Kind of a confusing title, Mods, feel free to clean it up if necessary.
I saw this drawing of a hypothetical perpetual motion machine that I think was a joke, but seems incredibly plausible.
The main issue I can see with the machine is that it requires a tank of water on one end, with a chain and string of balls running from the bottom to the top.
Is it possible to have a water tight seal that can allow things to move through it, but also keep the water inside? (Or at least make leakage/spillage very small)
The problem with that type of perpetual motion machine design is not the seal, but that as each ball passes through the seal into the bottom of the tank of water it will have to push a corresponding volume of water upwards out of the way. This will take exactly as much energy as you would then get back from that ball rising to the top of the tank of water.
First of all, as pointed out already, perpetual motion machines don’t work. There’s a picture of the device you describe in Orde-Hume’s book Perpetual Motion ( http://www.amazon.com/Perpetual-Motion-The-History-Obsession/dp/1931882517 ), along with a great many other devices.
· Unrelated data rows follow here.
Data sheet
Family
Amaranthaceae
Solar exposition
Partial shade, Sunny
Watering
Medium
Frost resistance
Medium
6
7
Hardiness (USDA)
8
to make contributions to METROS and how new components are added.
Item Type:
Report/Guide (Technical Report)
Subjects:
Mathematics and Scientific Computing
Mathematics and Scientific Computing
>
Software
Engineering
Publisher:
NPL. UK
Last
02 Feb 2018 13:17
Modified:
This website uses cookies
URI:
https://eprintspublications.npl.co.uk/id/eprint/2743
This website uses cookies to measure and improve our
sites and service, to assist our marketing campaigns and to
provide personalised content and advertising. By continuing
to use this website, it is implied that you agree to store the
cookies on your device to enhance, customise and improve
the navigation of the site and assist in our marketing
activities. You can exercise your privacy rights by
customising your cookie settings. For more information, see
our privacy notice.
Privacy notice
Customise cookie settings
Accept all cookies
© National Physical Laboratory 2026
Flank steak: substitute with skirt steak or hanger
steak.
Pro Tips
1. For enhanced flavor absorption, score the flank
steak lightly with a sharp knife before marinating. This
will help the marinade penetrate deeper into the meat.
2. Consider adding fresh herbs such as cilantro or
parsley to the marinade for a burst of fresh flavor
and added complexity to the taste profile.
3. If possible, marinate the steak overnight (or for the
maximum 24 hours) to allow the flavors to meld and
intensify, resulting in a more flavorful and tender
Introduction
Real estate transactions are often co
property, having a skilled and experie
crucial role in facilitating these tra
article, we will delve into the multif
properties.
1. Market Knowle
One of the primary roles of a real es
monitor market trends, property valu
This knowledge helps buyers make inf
It doesn’t work – some unconsidered kink will inevitably eat up the extra force or energy you thought you had, and condemn the machine to idleness.
That said, there’s a classic case of a liquid that will penetrate seals – Superfluid helium has zero viscosity and zero entropy, and will flow through barriers that block normal fluid helium.
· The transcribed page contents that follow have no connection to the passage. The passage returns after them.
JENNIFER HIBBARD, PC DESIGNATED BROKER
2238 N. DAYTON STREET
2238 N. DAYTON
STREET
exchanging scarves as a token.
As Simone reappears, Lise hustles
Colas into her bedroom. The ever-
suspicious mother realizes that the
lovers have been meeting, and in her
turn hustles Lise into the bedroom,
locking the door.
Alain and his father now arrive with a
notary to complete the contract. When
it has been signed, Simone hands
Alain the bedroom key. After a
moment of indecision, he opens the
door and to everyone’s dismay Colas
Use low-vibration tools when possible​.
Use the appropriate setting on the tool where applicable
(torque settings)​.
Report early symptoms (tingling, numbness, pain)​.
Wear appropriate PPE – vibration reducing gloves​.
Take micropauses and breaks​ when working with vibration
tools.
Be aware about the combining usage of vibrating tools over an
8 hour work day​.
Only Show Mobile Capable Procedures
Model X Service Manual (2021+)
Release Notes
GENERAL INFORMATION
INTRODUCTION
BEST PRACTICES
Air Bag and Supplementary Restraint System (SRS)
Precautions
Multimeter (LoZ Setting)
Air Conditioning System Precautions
One hitch is that helium is only liquid within 4 degrees or so of absolute zero, and only superfluid within about 2 degrees.
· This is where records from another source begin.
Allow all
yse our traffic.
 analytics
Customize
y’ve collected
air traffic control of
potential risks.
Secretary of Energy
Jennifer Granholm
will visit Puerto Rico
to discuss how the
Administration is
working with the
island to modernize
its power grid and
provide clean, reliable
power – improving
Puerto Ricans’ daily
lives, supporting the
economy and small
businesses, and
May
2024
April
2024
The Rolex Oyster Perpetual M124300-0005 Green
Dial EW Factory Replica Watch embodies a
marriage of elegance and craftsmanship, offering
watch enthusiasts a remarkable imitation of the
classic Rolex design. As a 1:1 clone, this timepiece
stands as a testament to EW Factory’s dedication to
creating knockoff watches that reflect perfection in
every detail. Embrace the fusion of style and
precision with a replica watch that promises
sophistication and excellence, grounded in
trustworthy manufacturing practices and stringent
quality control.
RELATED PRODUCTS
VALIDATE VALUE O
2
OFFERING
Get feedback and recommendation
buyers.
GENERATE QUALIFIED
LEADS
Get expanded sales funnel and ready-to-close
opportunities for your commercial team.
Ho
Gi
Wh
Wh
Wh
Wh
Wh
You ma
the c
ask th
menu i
The other is that, even with this advantage, you can’t build a perpetual motion machine using superfluid helium, evenutilizing the fact that heating it will convert it to normal fluid, and chilling it back down will return it to superfluid state.
You can, however, use it to construct a dilution refrigerator that will get you closer to absolute zero than a simple helium refrigerator will, so that’s something.
Friction is not what kills free-energy machines. If that were the only problem, then all you’d have to do would be to improve your engineering until the losses due to friction were less than your energy output. We can’t get friction all the way to zero, but we can get it arbitrarily low.
fuel filters for diesel engines have a hydrophobic coating on the filter element which lets fuel through but water beads up on the element and drops into a collection bowl.
As Chronos points out, friction isn’t the issue. The problem in this case is that when a ball enters the bottom of the tank through that seal, it’s fighting against the water pressure at the bottom of the tank; it has to lift up an entire column of water to make room for itself at the bottom of the tank, offsetting the energy that’s recovered as the ball floats up to the surface (and gradually lets the column of water settle back down at the bottom of the tank). Even if the whole device (including that amazing artificial anus at the bottom of the tank) is completely frictionless, it would grind to a halt as soon as you tried to extract any mechanical work from it.
Speaking of which, that nicely answers the OP’s question: an anus is pretty good at retaining liquid while allowing the admission of solid objects from the gas side to the liquid side.
But friction IS what killed perpetual motion machines.
Let’s say I have an upside down bicycle. If we could reduce friction to zero, I could spin a wheel and it would keep spinning forever. But we can’t, so the wheel will eventually stop.
Machines that generate more energy than they use are certainly a popular subclass of perpetual motion machine, but they aren’t the only kind, and ALL of them are impossible.
Martin Gardner once wrote about a similar machine invented by Irving Joshua Matrix. One of the clever elements to the device was the float components that were labeled “up” as they were going up, but on the down trip, “up” became “dn”.
Dr. Matrix, the noted numerologist, had an aboriginal-looking sidekick named Rhee, who was missing most of his choppers. They called him “One-Tooth Rhee.”
Thought experiment: suppose you invent a frictionless bicycle wheel that spins forever. Now you attach a frictionless generator to it and connect a load to the generator. Will the wheel continue to spin? Why or why not?
It will stop, because in extracting the power to run the light bulb, the generator will exert forces upon the wheel tending to slow it.
A current generated by a moving magnetic field generates its own magnetic field that opposes the change that caused it. Lenz’s Law - the Sod’s Law of Physics.
no, because a generator is only around 70% efficient, even w/o friction. heat loss in the windings, eddy current losses in the armature/stator laminations, etc. Let’s say you wanted to power a 100 watt light bulb with such a setup. Your light bulb needs 100 watts from the generator to reach full brightness. but its inefficiencies mean you need about 145 watts mechanical power to drive it.
You don’t even need friction to kill the proposed frictionless bicycle wheel. Wrap a rope around the rim so that the spinning of a wheel winds the rope and raises a weight. Even if the rope has no internal friction whatsoever, and there’s no aero drag on the weight as it is raised, the weight will receive mechanical work form the frictionless bicycle wheel, causing it to decelerate.